Mehr Licht ! ou Itinéraire d’un enfant bâté (18)

La série hebdomadaire de Jean-Marc Claus - une vue très personnelle sur notre belle région transrhénane du Rhin Supérieur et - l'Europe. Notre Europe. (18)

La Grotte des Druides, située sur la partie Sud du Mur Païen entourant le Mont Sainte Odile. Foto: Vassil / Wikimedia Commons / PD

(Jean-Marc Claus) – Deux prénoms qui, dans ma tête, déclenchent une petite musique stéréophonique franco-germanique. Deux prénoms qui portent en eux, la marque de ce conflit intérieur que je mis tant d’années à pacifier. Deux prénoms renvoyant à des personnages clefs de mon itinéraire d’enfant bâté. Des druides que je m’attends toujours à voir surgir de leur grotte du Mur Païen ! Germain, c’est Germain Muller (1923-1994), pour certains l’ami Germain, pour moi l’Oncle Germain. Jean, c’est Jean Egensperger (1920-1995), plus connu sous le pseudo Jean Egen, pour moi le Changui. J’entretiens avec l’Oncle Germain et le Changui, des rapports à la fois proches et distants car ils représentent, tour à tour et simultanément, des figures à la fois tutélaires et fraternelles.

Épisode Dix-Huit : Germain & Jean

Devenu avec le temps un peu plus germanophone, je ne me lasse pas de la verve et des jeux de scène de Germain Muller. Bien moins exclusivement francophone que durant mon enfance, je me plais à relire « Les Tilleuls de Lautenbach », roman autobiographique dans lequel Jean Egen décrit, avec beaucoup de justesse, non seulement les tourments, mais aussi les bonheurs, vécus par celles et ceux ayant la chance et la malchance, de naître dans une région frontalière. L’un comme l’autre ont très tôt saisi la complexité du problème, mais aussi l’avantage de pouvoir effectuer d’incessants va-et-vient, d’une culture à l’autre, d’une histoire à l’autre, d’un environnement à l’autre, d’une tradition à l’autre.

Si d’aucuns prétendent, haut et fort, qu’Oncle Germain et le Changui furent des chantres de l’Alsace Éternelle, je n’y crois pas. Comme si l’Alsace avait inventé la lactofermentation, et pouvait par conséquent, revendiquer le monopole de la choucroute. Non mais,  hallo, was ?! Si Germain Muller et Jean Egen entendaient le discours régionalo-séparatiste tenu aujourd’hui par certains, ils ne se retourneraient pas seulement dans leurs tombes, mais y feraient des loopings.

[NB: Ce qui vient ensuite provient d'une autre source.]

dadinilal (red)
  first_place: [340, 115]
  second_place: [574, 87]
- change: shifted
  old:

Nous naissons, grandissons, évoluons dans différents lieux, ces environnements ne sont pas juste des points sur des cartes routières. Nous sommes faits des lieux où nous avons vécu et vivons actuellement, mais aussi des diverses influences qu’ont, par les aléas de l’Histoire, connu ces mêmes lieux. Ainsi l’autonomisme et le séparatisme, revendiqués au nom d’une histoire et d’une identité spécifiques, tombent-t-ils à plat car nous sommes faits de toutes les influences issues des divers lieux de nos parcours individuels.

L’Oncle Germain et le Changui, se réclamaient d’une double culture, sans pour autant céder au nombrilisme et à la radicalité. Il y a dans « Enfin… redde m’r nimm devun ! » et « Les tilleuls de Lautenbach », pour ne citer que ces œuvres les plus connues, de multiples enseignements à tirer, tant en termes de géopolitique, que de sociologie, d’ethnologie mais aussi tout simplement d’humanité.

Le vivre ensemble brandit par les politiques, appelé aussi cohésion sociale par les chercheurs, ne se décrète pas. Il se construit par des prises de conscience individuelles et collectives. L’Allemagne, l’Alsace, la France, l’Oberrhein, entités incluses dans le champ plus vaste du continent européen, gagneront toujours plus à jouer la carte de la « Gemeinschaft », plutôt que de céder à la tentation du séparatisme.